It's one of my biggest mistakes as an entrepreneur.

Actually, it was more like 30 consecutive mistakes that made for one colossal shit show.

Here goes nothing...

It was July 2018. They picked me up in a black-on-black Mercedes Benz S550.

I was instructed to sit in the back (cooling, reclining) seat next to the investor I was meeting that day. He will remain unnamed.

The driver was wearing a suit. We were wearing shorts and t-shirts.

We drove around all day looking at small multifamily properties that were under construction.

The catch? They were all in lower-income areas like East Orange, Paterson, Newark & wait for it... Irvington.

That day alone, we looked at 12 properties - all in varying stages of development - consisting of roughly 40 units combined.

We had a late lunch in Newark.
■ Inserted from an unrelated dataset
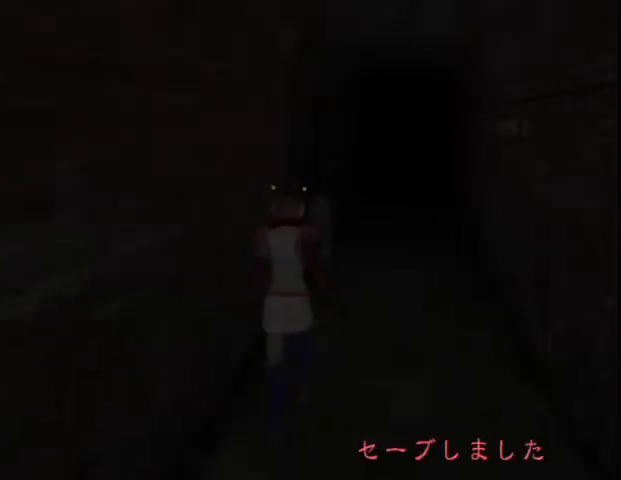
{"keys": [], "mouse": [], "events": [[67, "ctrl_r", "up"], [200, "num0", "down"], [233, "w", "up"], [267, "num0", "up"], [367, "num0", "down"], [467, "num0", "up"]]}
It was some Spanish place that served excellent Seafood Paella.

I was halfway through my dish when the investor asked me, "So how much are you looking to deploy?"

I told him I'd need to do more research and due diligence, but if everything checks out, I'm good for $100K.

We wrapped up our meal and he dropped me off back to my car.

Due Diligence

I spent a full week checking boxes.

I looked up the public record for every address we visited. Each property was held in an individual LLC (123 Main St LLC) that was wholly owned by his holding company (Unnamed Investor LLC).

The records confirmed everything he told me during our tour. He was buying these properties with cash for dirt cheap - 4-family homes for <$75,000. Admittedly, they were in war zones, but the numbers don't lie.

Being all into an asset for <$250,000 that has a Section-8 income of $5,000 per month is a literal gold mine.

Wet My Beak

I decided to wet my beak. I called the investor back and said I'd start by lending him $100,000 on one property in East Orange.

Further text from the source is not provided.